Counting DNA Letters in a Character Vector#

In this article, we will explore a method to count the occurrences of the letters A, C, G, and T in a given character vector or scalar. This task is essential in bioinformatics and genetics, where we often need to analyze DNA sequences.

Sample DNA String#

We start by defining a sample DNA string, which contains the letters A, C, G, and T. Our goal is to compare each of these letters with the entire string. To achieve this, we can use an outer product, which allows us to generate all combinations of elements from the left (the set of letters) with elements from the right (the DNA string).

dna ← 'AGCTTTTCATTCTGACTGCAACGGGCAATATGTCTCTGTGTGGATTAAAAAAAGAGTGTCTGATAGCAGC'

Creating the Boolean Table#

The outer product will produce a Boolean table indicating the presence of each letter in the DNA string. Our next step is to count the number of ones in each row of this table. We can easily reduce the data to find these counts.

'ACGT'∘.=dna
+/'ACGT'∘.=dna

The first line generates a Boolean table showing where each letter appears, while the second line sums these occurrences, producing:

20 12 17 21

Handling Single Letters#

However, we encounter an issue when we only have a single letter, such as ‘C’. In this case, the outer product gives us a vector instead of a matrix. Consequently, when we sum the rows, we obtain a single number instead of distinct counts for each letter.

To address this, we can use the revel function, which ensures scalars are treated as vectors:

'ACGT'∘.='C'
+/'ACGT'∘.='C'

This results in a correct count for ‘C’:

Creating a Function#

We can then encapsulate this entire process into a single test function that works seamlessly with our DNA string.

Alternative Approach: Using the Key Operator#

Another approach to solving this counting problem is to utilize the key operator. However, this method has an issue with ordering.

The key operator works by returning each unique element as the left argument to the function, while the indices of the original data are provided on the right. Because of this, we might miss elements if they aren’t all present.

To ensure we capture all letters, we can insert “ACGT” before our data. This guarantees that each letter will be encountered in the correct order and that there will be at least one occurrence of each letter. After counting, we simply need to subtract one from the results to eliminate the dummy entries we added.

{¯1+{≢⍵}⌸'ACGT',dna}

This will yield our final counts:

20 12 17 21

Writing the Function Neatly#

Here’s how we can formulate this solution in a neat function. Additionally, I have an idea for an extension that could make this process even cleaner. We can achieve this by importing a model from my GitHub account that includes a special operator called quad.

Implementation of the Extended Key Operator#

By renaming the operator to something more intuitive, we can now try out our new approach. Instead of taking a function as an argument, this operator takes a vocabulary (in this case, “ACGT”).
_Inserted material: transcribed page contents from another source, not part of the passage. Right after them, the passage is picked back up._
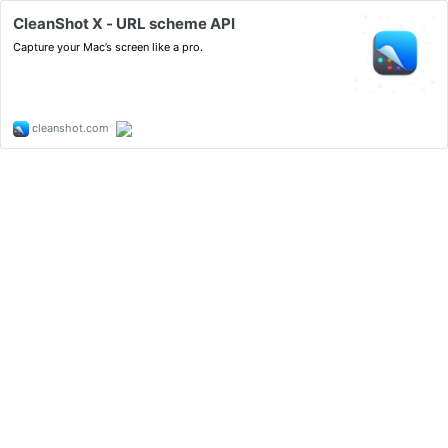
CleanShot X - URL scheme API
Capture your Mac’s screen like a pro.
cleanshot.com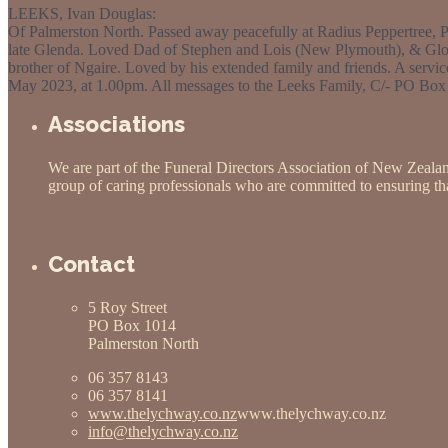
LEEKS, Ivan Douglas:
Of Palmerston North. Passed away peacefully at Radius Peppertree, P
late Glenda. Loved Dad of Stephen and Lois (New Plymouth), & Gloria
brother of Ngaire. Loved by his extended family and friends. A servic
May 2023, at 1.00pm. All messages to the Leeks Family, C/- PO Box
Associations
We are part of the Funeral Directors Association of New Zeala
group of caring professionals who are committed to ensuring that
Contact
5 Roy Street
PO Box 1014
Palmerston North
06 357 8143
06 357 8141
www.thelychway.co.nz
www.thelychway.co.nz
info@thelychway.co.nz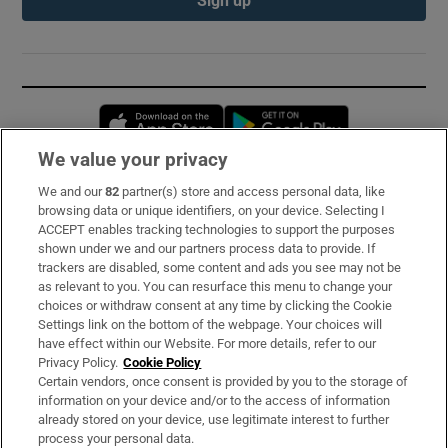
Opens in new window
Opens in new 
We value your privacy
We and our
82
partner(s) store and access personal data, like
Subscribe
browsing data or unique identifiers, on your device. Selecting I
ACCEPT enables tracking technologies to support the purposes
Support
shown under we and our partners process data to provide. If
trackers are disabled, some content and ads you see may not be
About Us
as relevant to you. You can resurface this menu to change your
choices or withdraw consent at any time by clicking the Cookie
Irish Times Products & Services
Settings link on the bottom of the webpage. Your choices will
have effect within our Website. For more details, refer to our
Privacy Policy.
Cookie Policy
OUR PARTNERS:
Certain vendors, once consent is provided by you to the storage of
information on your device and/or to the access of information
already stored on your device, use legitimate interest to further
process your personal data.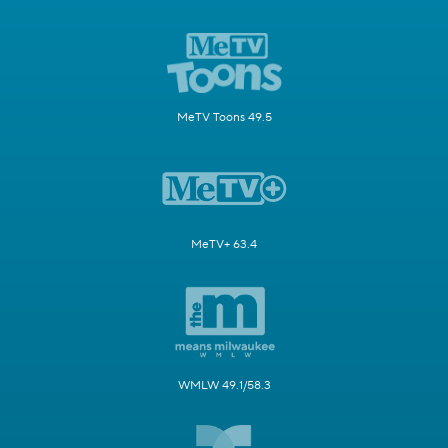
MeTV Toons 49.5
MeTV+ 63.4
WMLW 49.1/58.3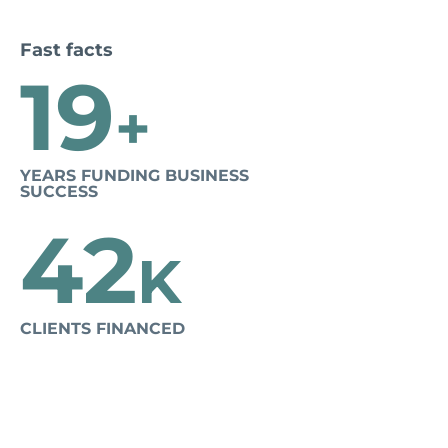
Fast facts
19
+
YEARS FUNDING BUSINESS
SUCCESS
42
K
CLIENTS FINANCED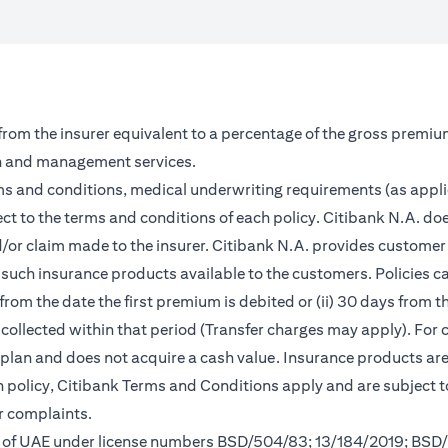
 from the insurer equivalent to a percentage of the gross premiu
on and management services.
rms and conditions, medical underwriting requirements (as appl
ct to the terms and conditions of each policy. Citibank N.A. doe
and/or claim made to the insurer. Citibank N.A. provides custom
such insurance products available to the customers. Policies can 
from the date the first premium is debited or (ii) 30 days from
m collected within that period (Transfer charges may apply). For 
s plan and does not acquire a cash value. Insurance products a
ch policy, Citibank Terms and Conditions apply and are subject 
r complaints.
nk of UAE under license numbers BSD/504/83; 13/184/2019; BSD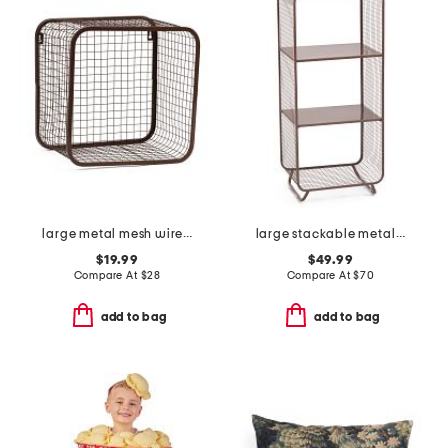
large metal mesh wire basket
large stackable metal shelf
$19.99
$49.99
Compare At
$
28
Compare At
$
70
add to bag
add to bag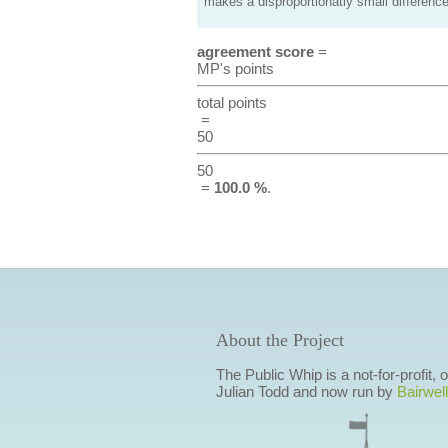
makes a disproportionatly small difference
agreement score
=
MP's points
total points
=
50
50
=
100.0 %
.
About the Project
The Public Whip is a not-for-profit,
Julian Todd and now run by
Bairwell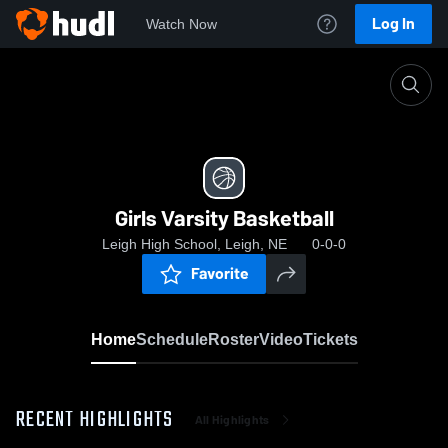
Log In
Watch Now
Home
Girls Varsity Basketball
Girls Varsity Basketball
Leigh High School, Leigh, NE
0-0-0
Favorite
Home
Schedule
Roster
Video
Tickets
RECENT HIGHLIGHTS
All Highlights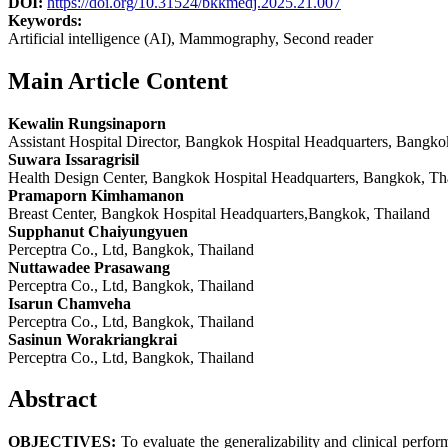
DOI:
https://doi.org/10.31524/bkkmedj.2025.21.007
Keywords:
Artificial intelligence (AI), Mammography, Second reader
Main Article Content
Kewalin Rungsinaporn
Assistant Hospital Director, Bangkok Hospital Headquarters, Bangko
Suwara Issaragrisil
Health Design Center, Bangkok Hospital Headquarters, Bangkok, Th
Pramaporn Kimhamanon
Breast Center, Bangkok Hospital Headquarters,Bangkok, Thailand
Supphanut Chaiyungyuen
Perceptra Co., Ltd, Bangkok, Thailand
Nuttawadee Prasawang
Perceptra Co., Ltd, Bangkok, Thailand
Isarun Chamveha
Perceptra Co., Ltd, Bangkok, Thailand
Sasinun Worakriangkrai
Perceptra Co., Ltd, Bangkok, Thailand
Abstract
OBJECTIVES:
To evaluate the generalizability and clinical perf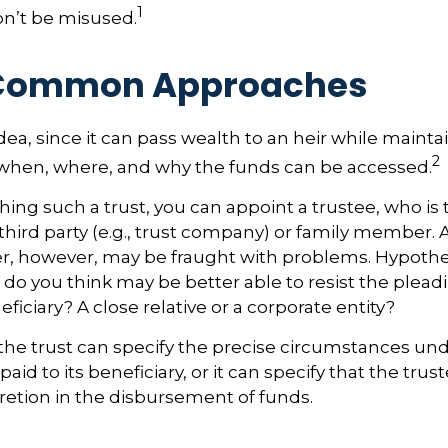
1
on’t be misused.
Common Approaches
idea, since it can pass wealth to an heir while mainta
2
 when, where, and why the funds can be accessed.
ing such a trust, you can appoint a trustee, who is t
hird party (e.g., trust company) or family member. 
, however, may be fraught with problems. Hypothet
do you think may be better able to resist the pleadi
ficiary? A close relative or a corporate entity?
the trust can specify the precise circumstances un
aid to its beneficiary, or it can specify that the trust
etion in the disbursement of funds.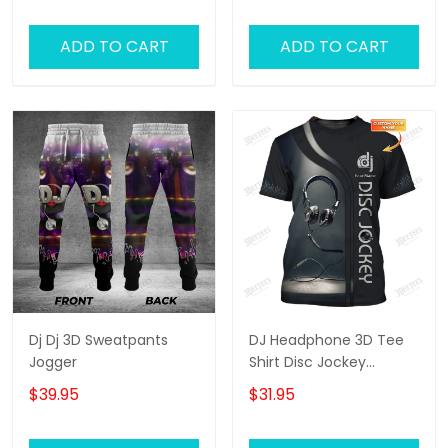
ADD TO CART
ADD TO CART
Dj Dj 3D Sweatpants
DJ Headphone 3D Tee
Jogger
Shirt Disc Jockey
Custom T Shirt Gift For
$39.95
$31.95
DJ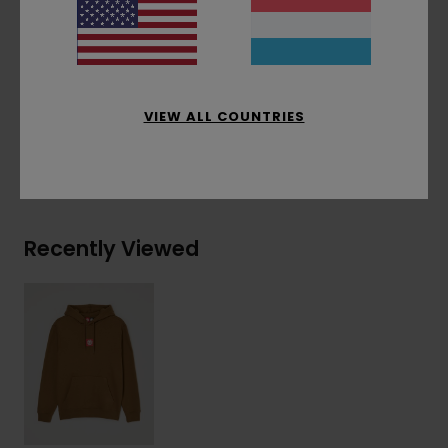
Corporate flag label at inseam
Materials
[Main Fabric] 50% Recycled Cotton,
30% Cotton, 20% Recycled Polyester
VIEW ALL COUNTRIES
Shipping & Returns
Recently Viewed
We can then apply it to our DNA string, producing a list of indices for each unique letter.

]get github.com/abrudz/dyalog_vision/blob/main/QuadEqual.aplo
Ⓚ←#.QuadEqual
(≢¨'ACGT'Ⓚ)dna

This adjustment will lead us to a more efficient and user-friendly counting process, producing our desired counts of:

20 12 17 21

Conclusion#

Counting the occurrences of DNA letters is a vital task that can be executed using a variety of methods, from straightforward approaches to more advanced operator extensions. By understanding and utilizing these techniques, we can simplify our analysis of DNA sequences. Thank you for reading!